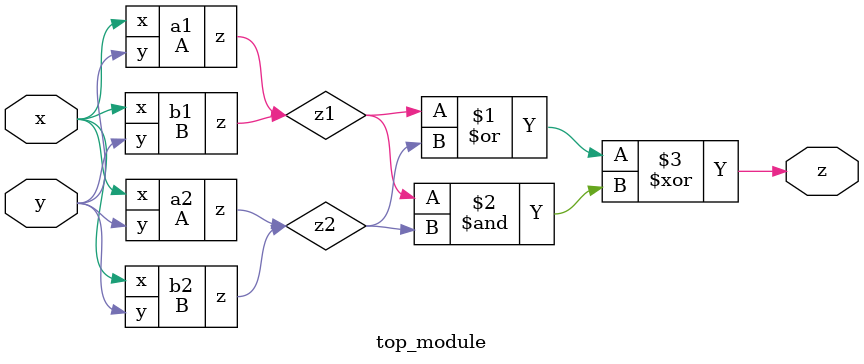
<source format=sv>
module A (
    input x,
    input y,
    output z
);
assign z = (x ^ y) & x;
endmodule
module B (
    input x,
    input y,
    output z
);
reg z;
always @(*) begin
    case ({x, y})
        2'b00: z = 1'b1;
        2'b01: z = 1'b0;
        2'b10: z = 1'b0;
        2'b11: z = 1'b1;
    endcase
end
endmodule
module top_module(
    input x,
    input y,
    output z
);

wire z1, z2;

// First pair of A and B submodules
A a1 (
    .x(x),
    .y(y),
    .z(z1)
);
B b1 (
    .x(x),
    .y(y),
    .z(z1)
);

// Second pair of A and B submodules
A a2 (
    .x(x),
    .y(y),
    .z(z2)
);
B b2 (
    .x(x),
    .y(y),
    .z(z2)
);

// Combine the outputs of the submodules
assign z = (z1 | z2) ^ (z1 & z2);

endmodule

</source>
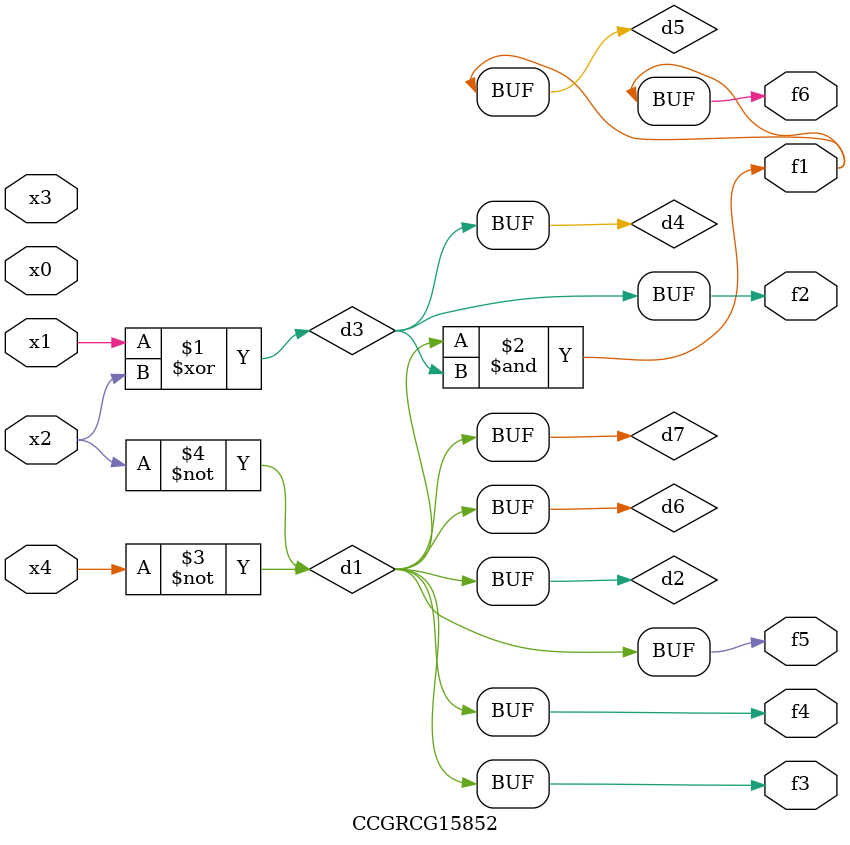
<source format=v>
module CCGRCG15852(
	input x0, x1, x2, x3, x4,
	output f1, f2, f3, f4, f5, f6
);

	wire d1, d2, d3, d4, d5, d6, d7;

	not (d1, x4);
	not (d2, x2);
	xor (d3, x1, x2);
	buf (d4, d3);
	and (d5, d1, d3);
	buf (d6, d1, d2);
	buf (d7, d2);
	assign f1 = d5;
	assign f2 = d4;
	assign f3 = d7;
	assign f4 = d7;
	assign f5 = d7;
	assign f6 = d5;
endmodule

</source>
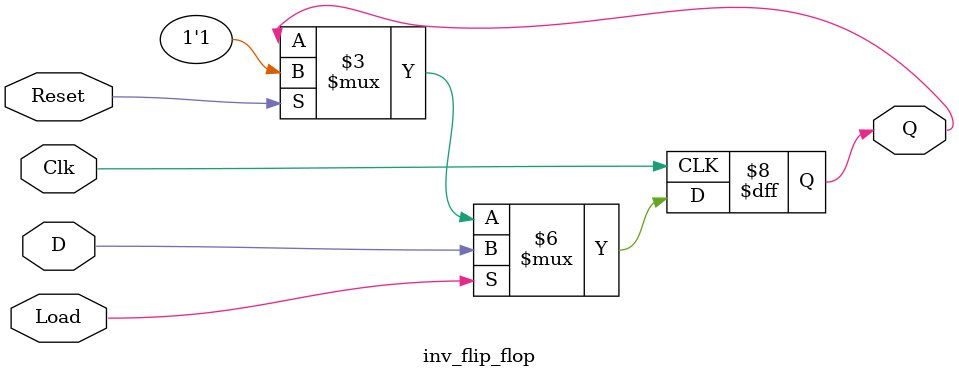
<source format=sv>
module flip_flop (
  input logic Clk, Load, Reset,
  input logic D,
  output logic Q
  );

    always_ff @ (posedge Clk) begin
        if (Load)
          Q <= D;
        else if (Reset)
          Q <= 0;
        else
          Q <= Q;
    end

endmodule

module inv_flip_flop (
  input logic Clk, Load, Reset,
  input logic D,
  output logic Q
  );

    always_ff @ (posedge Clk) begin
        if (Load)
          Q <= D;
        else if (Reset)
          Q <= 1;
        else
          Q <= Q;
    end

endmodule

</source>
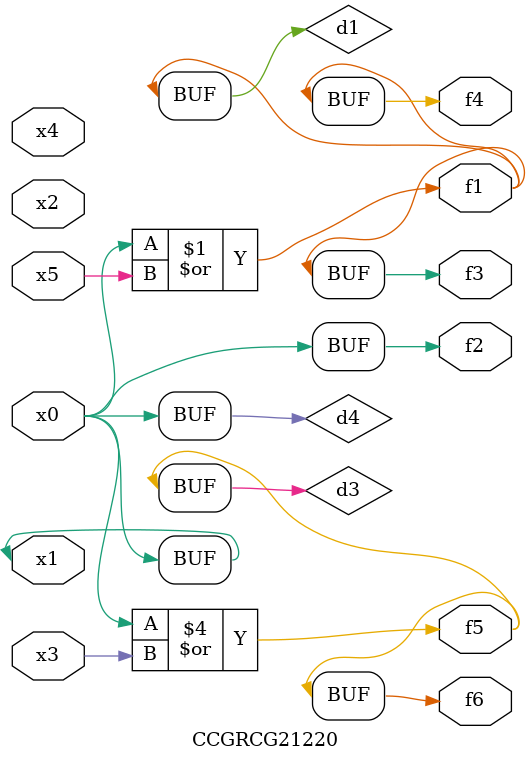
<source format=v>
module CCGRCG21220(
	input x0, x1, x2, x3, x4, x5,
	output f1, f2, f3, f4, f5, f6
);

	wire d1, d2, d3, d4;

	or (d1, x0, x5);
	xnor (d2, x1, x4);
	or (d3, x0, x3);
	buf (d4, x0, x1);
	assign f1 = d1;
	assign f2 = d4;
	assign f3 = d1;
	assign f4 = d1;
	assign f5 = d3;
	assign f6 = d3;
endmodule

</source>
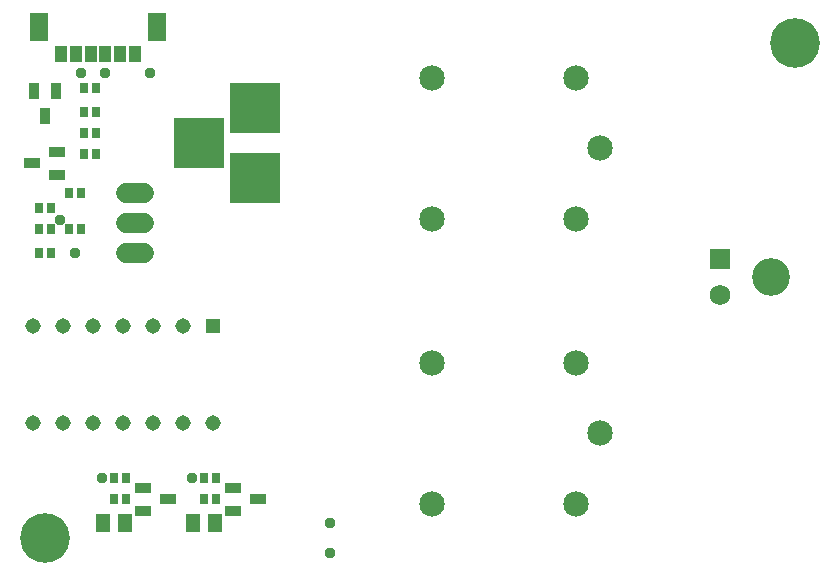
<source format=gbr>
G04 EAGLE Gerber RS-274X export*
G75*
%MOMM*%
%FSLAX34Y34*%
%LPD*%
%INSoldermask Top*%
%IPPOS*%
%AMOC8*
5,1,8,0,0,1.08239X$1,22.5*%
G01*
G04 Define Apertures*
%ADD10C,4.203200*%
%ADD11R,0.763200X0.832300*%
%ADD12R,4.319194X4.319194*%
%ADD13R,1.003200X1.403200*%
%ADD14R,1.503200X2.353200*%
%ADD15R,1.733200X1.733200*%
%ADD16C,1.733200*%
%ADD17C,3.200400*%
%ADD18C,2.153200*%
%ADD19R,1.311200X1.311200*%
%ADD20C,1.311200*%
%ADD21C,1.727200*%
%ADD22R,0.738300X0.847200*%
%ADD23R,0.828000X1.426700*%
%ADD24R,1.426700X0.828000*%
%ADD25R,1.234400X1.623400*%
%ADD26C,0.959600*%
D10*
X1308100Y558800D03*
X1943100Y977900D03*
D11*
X1328654Y820420D03*
X1338346Y820420D03*
D12*
X1485900Y863600D03*
X1438900Y893600D03*
X1485900Y923600D03*
D13*
X1384300Y968840D03*
X1371800Y968840D03*
X1359300Y968840D03*
X1346800Y968840D03*
X1334300Y968840D03*
X1321800Y968840D03*
D14*
X1403300Y991790D03*
X1302800Y991790D03*
D15*
X1879600Y795020D03*
D16*
X1879600Y765020D03*
D17*
X1922780Y780034D03*
D18*
X1777900Y889000D03*
X1757900Y949000D03*
X1635680Y949000D03*
X1635680Y829000D03*
X1757900Y829000D03*
X1777900Y647700D03*
X1757900Y707700D03*
X1635680Y707700D03*
X1635680Y587700D03*
X1757900Y587700D03*
D19*
X1450800Y739016D03*
D20*
X1425400Y739016D03*
X1400000Y739016D03*
X1374600Y739016D03*
X1349200Y739016D03*
X1323800Y739016D03*
X1298400Y739016D03*
X1298400Y656466D03*
X1323800Y656466D03*
X1349200Y656466D03*
X1374600Y656466D03*
X1400000Y656466D03*
X1425400Y656466D03*
X1450800Y656466D03*
D21*
X1391920Y850900D02*
X1376680Y850900D01*
X1376680Y825500D02*
X1391920Y825500D01*
X1391920Y800100D02*
X1376680Y800100D01*
D22*
X1313175Y838200D03*
X1303025Y838200D03*
X1303025Y820420D03*
X1313175Y820420D03*
X1341125Y901700D03*
X1351275Y901700D03*
X1341125Y919480D03*
X1351275Y919480D03*
X1303025Y800100D03*
X1313175Y800100D03*
X1328425Y850900D03*
X1338575Y850900D03*
D23*
X1317600Y937740D03*
X1298600Y937740D03*
X1308100Y916460D03*
D24*
X1318740Y866800D03*
X1318740Y885800D03*
X1297460Y876300D03*
D22*
X1341125Y939800D03*
X1351275Y939800D03*
X1341125Y883920D03*
X1351275Y883920D03*
D24*
X1391440Y601320D03*
X1391440Y582320D03*
X1412720Y591820D03*
X1467640Y601320D03*
X1467640Y582320D03*
X1488920Y591820D03*
D22*
X1366525Y609600D03*
X1376675Y609600D03*
X1442725Y609600D03*
X1452875Y609600D03*
X1366525Y591820D03*
X1376675Y591820D03*
X1442725Y591820D03*
X1452875Y591820D03*
D25*
X1357325Y571500D03*
X1375715Y571500D03*
X1433525Y571500D03*
X1451915Y571500D03*
D26*
X1320548Y828040D03*
X1333500Y800100D03*
X1338580Y952500D03*
X1432560Y609600D03*
X1358900Y952500D03*
X1356360Y609600D03*
X1397000Y952500D03*
X1549400Y546100D03*
X1549400Y571500D03*
M02*

</source>
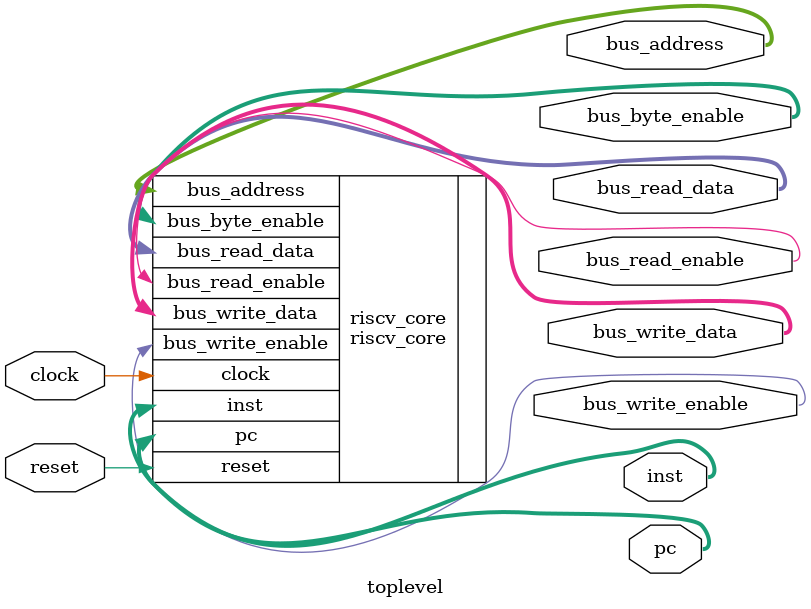
<source format=sv>

`include "config.sv"
`include "constants.sv"

module toplevel (
    input  clock,
    input  reset,

    output [31:0] bus_read_data,
    output [31:0] bus_address,
    output [31:0] bus_write_data,
    output [3:0]  bus_byte_enable,
    output        bus_read_enable,
    output        bus_write_enable,

    output [31:0] inst,
    output [31:0] pc
);

    riscv_core riscv_core (
        .clock                  (clock),
        .reset                  (reset),
        .inst                   (inst),
        .pc                     (pc),
        .bus_address            (bus_address),
        .bus_read_data          (bus_read_data),
        .bus_write_data         (bus_write_data),
        .bus_read_enable        (bus_read_enable),
        .bus_write_enable       (bus_write_enable),
        .bus_byte_enable        (bus_byte_enable)
    );

    // example_text_memory_bus text_memory_bus (
    //     .clock                  (clock),
    //     .address                (pc),
    //     .read_data              (inst)
    // );
    // 
    // example_data_memory_bus data_memory_bus (
    //     .clock                  (clock),
    //     .address                (bus_address),
    //     .read_data              (bus_read_data),
    //     .write_data             (bus_write_data),
    //     .read_enable            (bus_read_enable),
    //     .write_enable           (bus_write_enable),
    //     .byte_enable            (bus_byte_enable)
    // );
    
endmodule


</source>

_ _ _ _

* Problem details
Some lines of the records above contain the word "clock". How many are there? Reply with the number alone.

* Answer section
4